Chronique

Matthew Shipp

Equilibrium

Matthew Shipp (p), Khan Jamal (vib), William Parker (b), Gerald Cleaver (d), FLAM (kb, programmation)

Label / Distribution : Thirsty Ear

Le raccourci descriptif (publicitaire ?) de la Blue Series est « free jazz meets electronica », ce qui n’est pas du tout, ou alors très peu, le cas de cet album. Ici, l’appréciation de Shipp lui-même est plus juste : une juxtaposition de jazz moderne, ambiant jazz et DJ culture.

Du côté du jazz moderne et acoustique, on trouve Equilibrium, World of blue glass et The key, des morceaux lents, voire rubato, qui expriment souvent une certaine angoisse (par exemple, ces arpèges hésitants ouvrant l’album). World of blue glass, particulièrement, propose une manière intéressante de reformuler la tradition du trio piano.

Le groove intervient de belle manière sur quatre morceaux, où batterie acoustique (le jeu de Cleaver est en tout point excellent) et programmée se mêlent jusqu’à semer le doute sur la frontière entre les deux (une caractéristique également notée dans la chronique d’Anti Pop vs. Matthew Shipp). Si le matériau thématique de ces morceaux est relativement faible (accords mis en boucle), quelques petits effets suffisent à les relancer : le faux fade-out de Vamp to vibe, l’irruption soudaine d’un de ces classic breaks qu’affectionnent les producteurs hip-hop pour re-dynamiser le solo de Jamal sur The root. On pourra trouver la répétition macro-structurelle de Cohesion entêtante ou au contraire stérile.

Le versant ambient jazz se révèle sur deux morceaux, où le statique et le textural dominent. Nu matrix présente la particularité d’un piano traité pour sonner spectral et désaccordé, comme un piano de saloon du 21e siècle.

Notons enfin que Jamal est heureusement beaucoup plus présent que sur Anti Pop vs. Matthew Shipp (Parker aussi, dans une moindre mesure) et dialogue bien avec le leader.
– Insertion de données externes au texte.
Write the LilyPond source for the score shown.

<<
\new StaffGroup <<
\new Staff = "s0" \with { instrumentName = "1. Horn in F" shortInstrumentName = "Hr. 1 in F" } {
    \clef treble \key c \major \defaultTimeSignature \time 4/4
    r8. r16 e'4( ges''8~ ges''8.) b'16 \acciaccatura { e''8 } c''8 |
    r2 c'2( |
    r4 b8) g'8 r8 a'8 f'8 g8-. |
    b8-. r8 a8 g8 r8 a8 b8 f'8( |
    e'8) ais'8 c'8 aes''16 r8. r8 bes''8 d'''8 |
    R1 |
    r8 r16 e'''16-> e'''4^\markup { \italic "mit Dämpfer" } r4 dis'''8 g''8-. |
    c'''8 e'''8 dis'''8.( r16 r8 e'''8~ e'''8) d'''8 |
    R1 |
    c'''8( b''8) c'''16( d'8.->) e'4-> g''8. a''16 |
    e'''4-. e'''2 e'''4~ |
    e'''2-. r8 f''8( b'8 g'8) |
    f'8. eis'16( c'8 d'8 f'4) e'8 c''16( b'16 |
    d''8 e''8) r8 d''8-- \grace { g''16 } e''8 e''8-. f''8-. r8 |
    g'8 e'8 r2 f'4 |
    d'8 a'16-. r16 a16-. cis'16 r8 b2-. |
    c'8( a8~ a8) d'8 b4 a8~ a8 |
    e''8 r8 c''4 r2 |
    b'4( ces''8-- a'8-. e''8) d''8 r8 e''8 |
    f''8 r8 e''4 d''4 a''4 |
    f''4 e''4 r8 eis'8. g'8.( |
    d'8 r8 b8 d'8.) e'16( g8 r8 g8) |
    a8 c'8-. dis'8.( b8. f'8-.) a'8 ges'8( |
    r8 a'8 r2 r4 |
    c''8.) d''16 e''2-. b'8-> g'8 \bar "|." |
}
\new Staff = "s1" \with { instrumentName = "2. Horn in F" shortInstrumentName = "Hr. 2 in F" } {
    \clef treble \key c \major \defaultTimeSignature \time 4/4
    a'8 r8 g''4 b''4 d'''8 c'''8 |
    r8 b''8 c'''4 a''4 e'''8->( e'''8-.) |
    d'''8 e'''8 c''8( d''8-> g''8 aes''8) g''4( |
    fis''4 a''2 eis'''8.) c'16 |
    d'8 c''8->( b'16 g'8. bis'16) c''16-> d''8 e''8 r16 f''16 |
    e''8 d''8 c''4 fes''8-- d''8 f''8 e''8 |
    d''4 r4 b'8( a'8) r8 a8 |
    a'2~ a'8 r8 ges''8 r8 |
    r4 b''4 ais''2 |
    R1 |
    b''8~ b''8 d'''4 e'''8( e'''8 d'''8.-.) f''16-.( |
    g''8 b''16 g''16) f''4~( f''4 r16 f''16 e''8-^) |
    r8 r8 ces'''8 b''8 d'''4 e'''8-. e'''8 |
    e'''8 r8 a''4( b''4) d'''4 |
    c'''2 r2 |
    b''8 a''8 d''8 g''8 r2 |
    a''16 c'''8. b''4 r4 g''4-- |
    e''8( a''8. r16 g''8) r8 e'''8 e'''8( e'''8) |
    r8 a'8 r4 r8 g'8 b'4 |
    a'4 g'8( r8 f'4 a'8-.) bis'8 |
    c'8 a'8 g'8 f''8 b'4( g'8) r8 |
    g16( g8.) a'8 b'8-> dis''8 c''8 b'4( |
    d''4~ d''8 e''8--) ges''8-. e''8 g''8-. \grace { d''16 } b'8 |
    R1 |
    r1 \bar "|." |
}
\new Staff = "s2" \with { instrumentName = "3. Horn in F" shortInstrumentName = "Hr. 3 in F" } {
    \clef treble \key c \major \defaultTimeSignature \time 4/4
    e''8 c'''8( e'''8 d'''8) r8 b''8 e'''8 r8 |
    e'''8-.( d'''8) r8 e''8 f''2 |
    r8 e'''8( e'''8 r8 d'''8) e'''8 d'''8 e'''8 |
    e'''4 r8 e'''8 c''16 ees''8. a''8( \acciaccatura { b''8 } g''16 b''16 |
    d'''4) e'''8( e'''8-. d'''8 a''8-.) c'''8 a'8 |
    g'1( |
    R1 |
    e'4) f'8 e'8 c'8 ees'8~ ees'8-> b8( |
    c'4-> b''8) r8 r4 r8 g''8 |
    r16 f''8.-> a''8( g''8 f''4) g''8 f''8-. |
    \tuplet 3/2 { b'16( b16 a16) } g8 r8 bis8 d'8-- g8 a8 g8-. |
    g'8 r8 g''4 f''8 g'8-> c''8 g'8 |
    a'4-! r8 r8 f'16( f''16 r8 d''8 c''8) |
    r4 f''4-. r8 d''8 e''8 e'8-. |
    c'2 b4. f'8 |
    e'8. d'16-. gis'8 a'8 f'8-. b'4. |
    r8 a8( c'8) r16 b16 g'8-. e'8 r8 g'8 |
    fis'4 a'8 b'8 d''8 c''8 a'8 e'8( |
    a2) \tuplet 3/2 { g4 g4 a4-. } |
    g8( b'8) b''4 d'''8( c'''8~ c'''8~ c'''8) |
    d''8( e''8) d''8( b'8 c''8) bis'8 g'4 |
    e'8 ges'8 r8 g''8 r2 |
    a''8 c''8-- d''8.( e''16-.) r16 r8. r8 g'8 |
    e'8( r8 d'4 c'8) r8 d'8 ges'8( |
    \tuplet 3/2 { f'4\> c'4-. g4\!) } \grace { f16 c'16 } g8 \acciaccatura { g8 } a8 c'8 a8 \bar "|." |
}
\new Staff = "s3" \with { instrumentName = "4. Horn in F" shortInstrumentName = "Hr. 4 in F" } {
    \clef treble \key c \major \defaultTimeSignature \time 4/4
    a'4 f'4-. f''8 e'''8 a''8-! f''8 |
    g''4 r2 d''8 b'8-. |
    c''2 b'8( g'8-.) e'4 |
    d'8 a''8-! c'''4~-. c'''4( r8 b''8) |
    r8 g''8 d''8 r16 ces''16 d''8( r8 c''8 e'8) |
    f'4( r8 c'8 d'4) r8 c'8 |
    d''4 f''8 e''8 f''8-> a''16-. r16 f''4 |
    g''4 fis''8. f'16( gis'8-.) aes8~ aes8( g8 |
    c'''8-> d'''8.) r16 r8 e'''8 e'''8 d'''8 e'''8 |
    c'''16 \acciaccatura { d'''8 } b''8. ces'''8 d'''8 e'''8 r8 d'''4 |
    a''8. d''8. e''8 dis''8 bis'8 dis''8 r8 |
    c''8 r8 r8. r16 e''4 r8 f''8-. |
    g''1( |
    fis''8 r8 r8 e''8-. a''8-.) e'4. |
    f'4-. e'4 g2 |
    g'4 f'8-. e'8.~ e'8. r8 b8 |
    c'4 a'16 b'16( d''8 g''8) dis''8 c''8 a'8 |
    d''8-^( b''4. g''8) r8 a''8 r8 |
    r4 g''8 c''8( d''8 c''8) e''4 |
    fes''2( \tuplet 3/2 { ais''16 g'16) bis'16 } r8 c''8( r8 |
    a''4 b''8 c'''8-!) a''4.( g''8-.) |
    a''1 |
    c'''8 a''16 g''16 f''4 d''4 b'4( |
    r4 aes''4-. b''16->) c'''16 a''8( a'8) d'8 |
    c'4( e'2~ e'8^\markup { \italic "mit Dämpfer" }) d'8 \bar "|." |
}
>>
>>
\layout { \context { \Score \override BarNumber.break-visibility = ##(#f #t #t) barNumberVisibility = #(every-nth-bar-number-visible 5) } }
D’à peine plus de 40 minutes, l’album est relativement court (quoique je considère que 40-50 minutes soit une durée idéale), mais je soupçonne qu’Equilibrium, Anti Pop vs. Matthew Shipp et le futur album avec le producteur/rappeur El-P viendront à être considérés comme une trilogie découpée en trois parties égales.